Date published: 6th November 2017

Recent revelations about movie mogul, Harvey Weinstein, and the ongoing sexual harassment scandal engulfing Parliament have brought into sharp focus the issue of gender relations and appropriate behaviour in the workplace. Divisions in attitudes have been exposed across generational lines and even within the Cabinet but, tellingly, the culture that has emerged appears to pervade all political persuasions. Therefore, whilst it may be tempting to view the current furore as being confined to the Westminster bubble, it is possible to draw wider conclusions of relevance to workers up and down the land, notwithstanding the atypical (some might say, eccentric) working arrangements that seem to obtain in the corridors of power.

One phrase bandied around in the course of the debate on what constitutes inappropriate behaviour is that it is a “grey area”, usually accompanied by its close rhetorical cousin: “Where do you draw the line?”

So is it really the case that social interactions between men and women are so multi-layered and complex as to defy objective classification as to their appropriateness?

Whatever your view (and they are legion), the law in the shape of Section 26 of the Equality Act 2010 regulates the behaviour of the sexes towards each other by prohibiting one party from engaging in “conduct of a sexual nature” towards another which has the purpose or effect of:

  1. Violating B's dignity, or
  2. Creating an intimidating, hostile, degrading, humiliating or offensive environment for B.

The law also recognises that imbalances of power are conducive to attempts by one party to exert control over another for their own sexual gratification and subsection 26(3) operates to prevent individuals being subjected to a detriment because they have either spurned or acquiesced to the attentions of another.

What does this mean for employers?

Given that employers can be held vicariously liable for the actions of their employees (even, in some cases, where the conduct takes place away from work), it is in their interest to provide training and guidance to staff; clear policies setting the boundaries of acceptable behaviour will help individuals avoid confusing “harmless flirtation” with more serious transgressions.

Inevitably, proposals to “police” workplace relationships will attract charges of humourlessness and interference but such a view demonstrates a fundamental misunderstanding of the legal framework: nothing in the Equality Act prevents willing participants engaging in banter or even more serious romantic overtures. The law does seek to protect:

  • Those for whom the sexual attention of another is unwelcome to the point of feeling intimidated etc.
  • Those who are at risk of exploitation by virtue of a power dynamic over which they have no control

It is imperative to understand that an intention to intimidate or exploit is irrelevant if that is the feeling that certain behaviour elicits in the object of such conduct.
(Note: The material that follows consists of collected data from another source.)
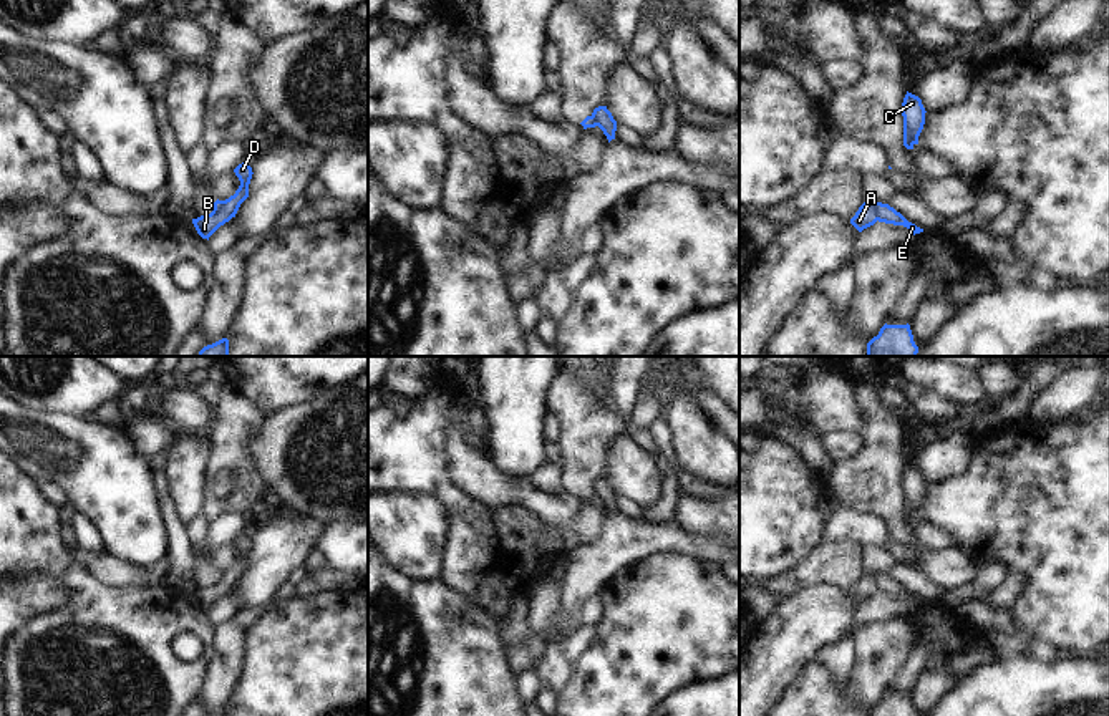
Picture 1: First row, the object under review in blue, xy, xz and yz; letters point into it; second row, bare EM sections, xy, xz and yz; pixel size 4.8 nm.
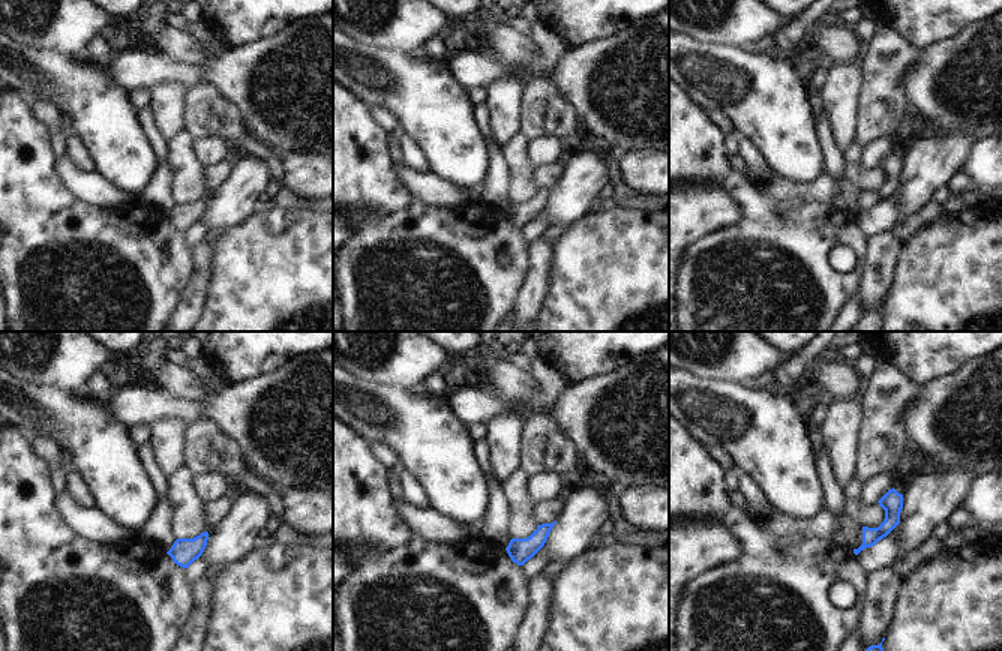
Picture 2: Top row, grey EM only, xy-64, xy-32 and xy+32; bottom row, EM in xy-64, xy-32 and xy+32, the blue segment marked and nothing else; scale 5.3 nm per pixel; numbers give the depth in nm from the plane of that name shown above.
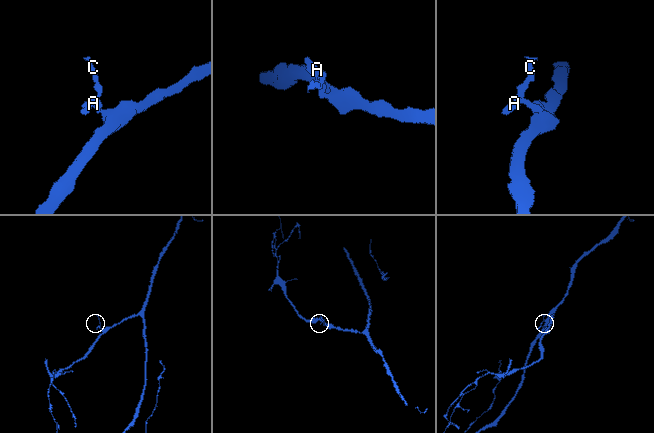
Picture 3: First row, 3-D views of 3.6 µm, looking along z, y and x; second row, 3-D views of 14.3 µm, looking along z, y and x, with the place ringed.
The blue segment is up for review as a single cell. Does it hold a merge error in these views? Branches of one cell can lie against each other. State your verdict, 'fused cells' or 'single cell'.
fused cells

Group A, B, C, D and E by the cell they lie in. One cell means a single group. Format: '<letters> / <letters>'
A B C D / E

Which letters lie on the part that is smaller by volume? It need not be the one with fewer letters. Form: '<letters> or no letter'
A, B, C, D

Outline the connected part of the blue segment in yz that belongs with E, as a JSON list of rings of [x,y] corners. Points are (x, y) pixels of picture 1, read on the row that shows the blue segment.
[[[875,202],[877,220],[893,225],[903,225],[908,229],[910,235],[923,232],[923,229],[917,227],[915,224],[908,222],[900,212],[897,212],[889,204]]]

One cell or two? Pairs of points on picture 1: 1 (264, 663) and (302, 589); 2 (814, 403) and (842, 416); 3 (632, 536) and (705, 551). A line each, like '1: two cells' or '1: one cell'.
1: two cells
2: one cell
3: one cell

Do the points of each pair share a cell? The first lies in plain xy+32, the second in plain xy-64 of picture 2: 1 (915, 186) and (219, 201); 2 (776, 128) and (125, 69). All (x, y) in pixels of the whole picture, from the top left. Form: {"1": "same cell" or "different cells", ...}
{"1": "same cell", "2": "different cells"}

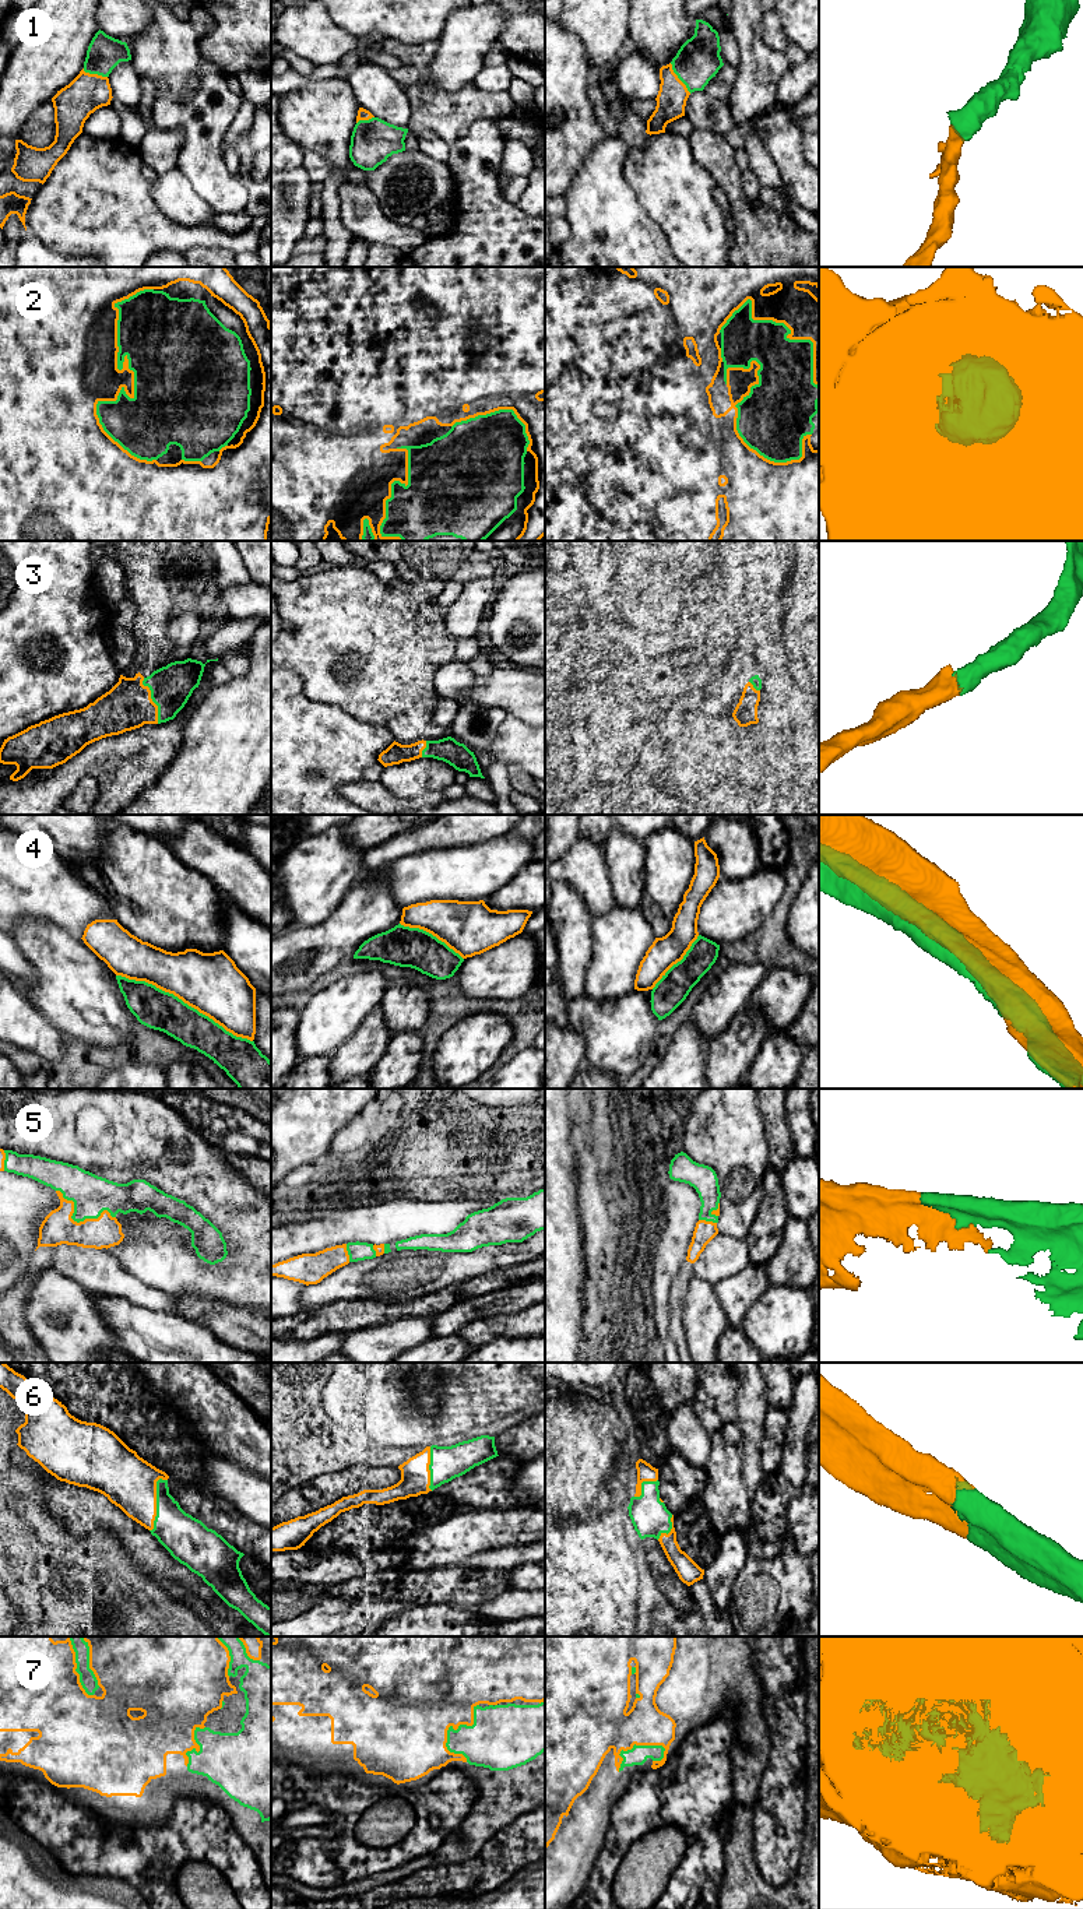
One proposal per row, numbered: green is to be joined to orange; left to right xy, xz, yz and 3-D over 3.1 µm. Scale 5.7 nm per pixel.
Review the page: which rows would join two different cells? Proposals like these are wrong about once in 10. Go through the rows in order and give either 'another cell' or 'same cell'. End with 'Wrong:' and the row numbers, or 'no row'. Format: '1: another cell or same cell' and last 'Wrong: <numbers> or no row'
1: same cell
2: same cell
3: same cell
4: another cell
5: same cell
6: same cell
7: same cell
Wrong: 4

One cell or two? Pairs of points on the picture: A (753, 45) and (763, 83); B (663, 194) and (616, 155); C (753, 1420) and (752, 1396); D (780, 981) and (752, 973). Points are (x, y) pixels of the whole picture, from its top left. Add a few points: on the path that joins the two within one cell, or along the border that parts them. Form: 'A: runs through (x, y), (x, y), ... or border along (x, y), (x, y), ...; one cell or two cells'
A: runs through (755, 55), (759, 73); one cell
B: border along (630, 147), (626, 155), (625, 179), (635, 193); two cells
C: runs through (752, 1414), (752, 1402); one cell
D: border along (767, 973), (746, 1004); two cells

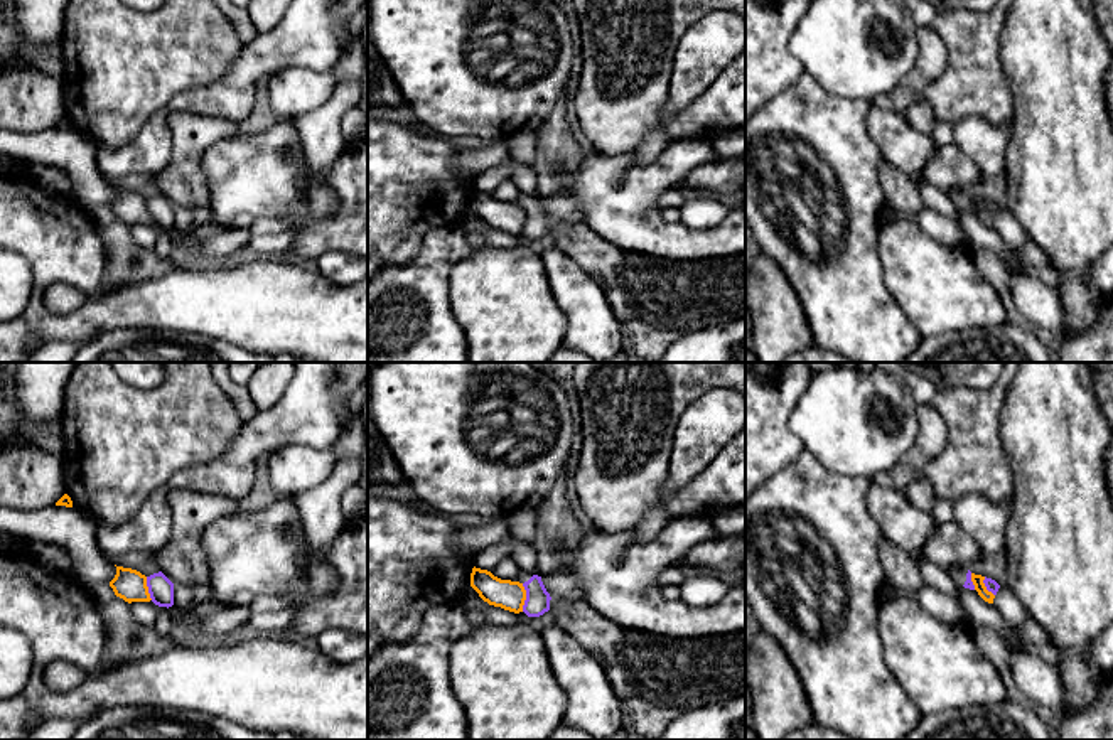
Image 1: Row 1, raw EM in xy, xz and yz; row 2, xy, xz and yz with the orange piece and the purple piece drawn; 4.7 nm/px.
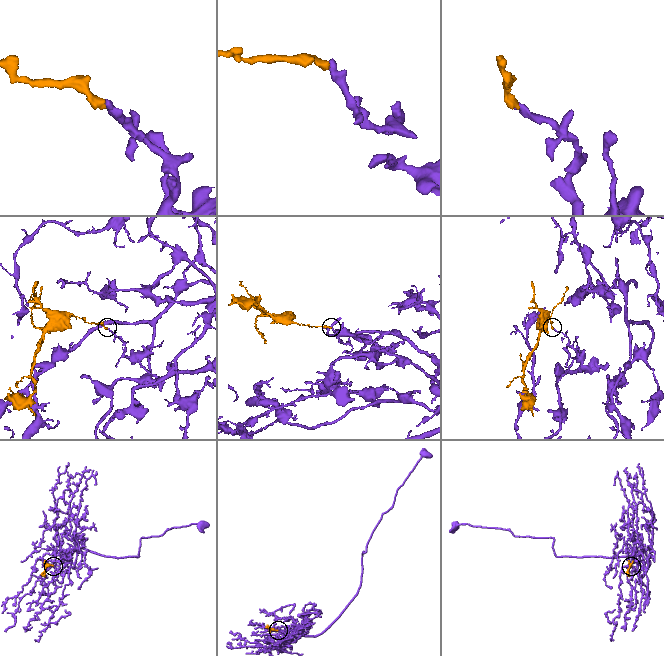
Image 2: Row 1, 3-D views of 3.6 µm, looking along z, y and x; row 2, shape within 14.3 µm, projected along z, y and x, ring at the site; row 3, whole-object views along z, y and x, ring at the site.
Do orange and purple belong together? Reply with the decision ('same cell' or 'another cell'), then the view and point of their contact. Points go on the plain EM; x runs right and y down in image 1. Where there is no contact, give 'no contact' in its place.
another cell | xz (525, 219)

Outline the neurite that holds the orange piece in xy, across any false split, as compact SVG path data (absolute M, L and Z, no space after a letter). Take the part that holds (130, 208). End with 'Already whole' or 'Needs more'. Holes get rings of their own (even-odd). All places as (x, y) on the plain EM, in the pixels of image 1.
M116 189L116 197L110 204L115 217L125 224L150 224L150 216L147 209L147 199L137 192Z. Already whole

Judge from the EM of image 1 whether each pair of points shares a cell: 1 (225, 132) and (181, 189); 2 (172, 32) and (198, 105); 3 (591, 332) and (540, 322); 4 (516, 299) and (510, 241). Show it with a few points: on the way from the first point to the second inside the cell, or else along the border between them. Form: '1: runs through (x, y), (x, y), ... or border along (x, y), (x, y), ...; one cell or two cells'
1: runs through (208, 135), (186, 157), (184, 172); one cell
2: border along (228, 69), (208, 83), (182, 90), (159, 110); two cells
3: border along (552, 290), (552, 297), (567, 321), (564, 344); two cells
4: border along (520, 245), (486, 248); two cells

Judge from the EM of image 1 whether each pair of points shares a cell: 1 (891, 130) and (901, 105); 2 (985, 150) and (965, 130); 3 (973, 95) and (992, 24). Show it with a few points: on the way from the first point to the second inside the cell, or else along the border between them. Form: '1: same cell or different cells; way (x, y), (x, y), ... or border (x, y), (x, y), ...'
1: different cells; border (871, 103), (903, 113)
2: same cell; way (980, 145), (970, 135)
3: same cell; way (973, 78), (975, 41)

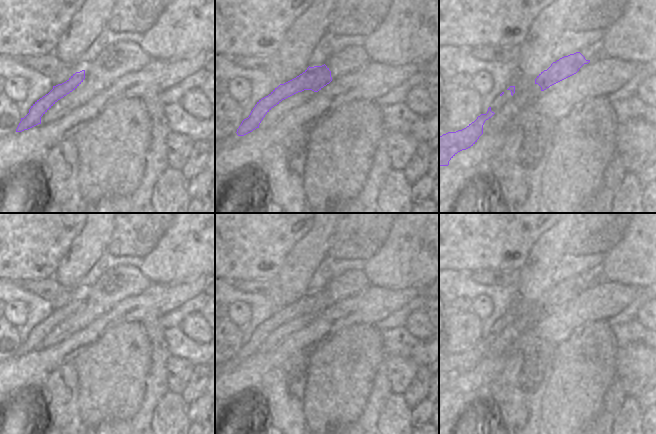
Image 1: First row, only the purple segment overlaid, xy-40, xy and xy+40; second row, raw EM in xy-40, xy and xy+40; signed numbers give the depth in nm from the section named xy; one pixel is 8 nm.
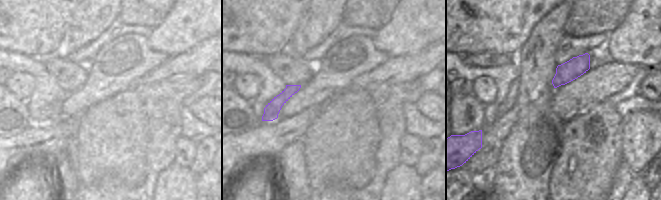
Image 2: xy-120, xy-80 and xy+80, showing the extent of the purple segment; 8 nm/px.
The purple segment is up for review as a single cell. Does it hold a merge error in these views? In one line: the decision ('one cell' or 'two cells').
one cell

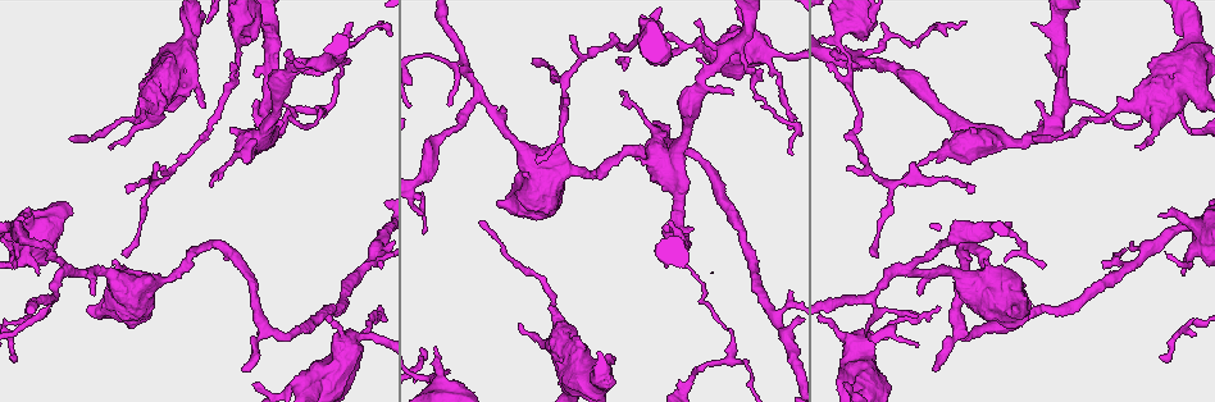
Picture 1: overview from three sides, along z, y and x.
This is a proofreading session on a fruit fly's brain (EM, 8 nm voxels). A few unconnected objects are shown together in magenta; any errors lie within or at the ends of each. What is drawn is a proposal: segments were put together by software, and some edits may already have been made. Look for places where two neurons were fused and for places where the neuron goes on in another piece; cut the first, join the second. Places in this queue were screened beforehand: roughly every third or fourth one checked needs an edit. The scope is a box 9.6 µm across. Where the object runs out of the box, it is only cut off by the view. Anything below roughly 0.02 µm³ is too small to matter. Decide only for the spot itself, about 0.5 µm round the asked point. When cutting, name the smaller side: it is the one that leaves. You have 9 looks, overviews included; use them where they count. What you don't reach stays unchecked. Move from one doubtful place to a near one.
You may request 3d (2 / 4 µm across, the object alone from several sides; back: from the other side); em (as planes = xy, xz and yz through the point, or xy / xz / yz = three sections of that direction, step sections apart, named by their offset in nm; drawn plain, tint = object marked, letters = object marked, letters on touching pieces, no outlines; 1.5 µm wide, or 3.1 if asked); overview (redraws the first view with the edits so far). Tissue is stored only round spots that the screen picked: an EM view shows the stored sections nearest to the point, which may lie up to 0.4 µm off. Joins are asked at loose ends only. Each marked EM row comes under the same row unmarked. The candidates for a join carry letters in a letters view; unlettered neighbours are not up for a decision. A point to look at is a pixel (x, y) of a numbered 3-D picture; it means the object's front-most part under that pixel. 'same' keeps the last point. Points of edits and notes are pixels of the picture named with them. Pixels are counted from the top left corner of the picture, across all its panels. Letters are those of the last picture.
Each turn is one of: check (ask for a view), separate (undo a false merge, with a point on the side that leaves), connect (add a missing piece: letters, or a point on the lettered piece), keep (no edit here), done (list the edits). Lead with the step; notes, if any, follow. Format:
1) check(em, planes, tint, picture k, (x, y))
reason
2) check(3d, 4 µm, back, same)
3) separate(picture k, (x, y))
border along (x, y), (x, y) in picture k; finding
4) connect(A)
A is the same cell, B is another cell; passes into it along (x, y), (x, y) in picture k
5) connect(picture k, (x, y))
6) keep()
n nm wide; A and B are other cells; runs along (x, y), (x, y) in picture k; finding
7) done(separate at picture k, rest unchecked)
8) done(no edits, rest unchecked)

check(em, xy, step 4, tint, picture 1, (765, 57))
thick turns thin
The safeguard built into the Act is that it must be objectively reasonable for a person to feel that way so an innocuous act cannot be deemed to constitute harassment if it is objectively assessed as being innocuous.

Employers also benefit from a statutory defence enshrined in Section 109 of the Equality Act, which states that provided they have taken steps to prevent harassment by an individual employee e.g. training, that person’s conduct cannot be attributed to it and the only cause of action is against the individual rather than the employer. In practice, employers may not wish to distance themselves from employees who are the subject of allegations of impropriety but it serves to illustrate the checks and balances built into the legislation.

While this undoubtedly remains a sensitive area, promoting a culture of equality and transparency remains the best way for employers and their staff to achieve a working environment that ensures mutual respect and dignity.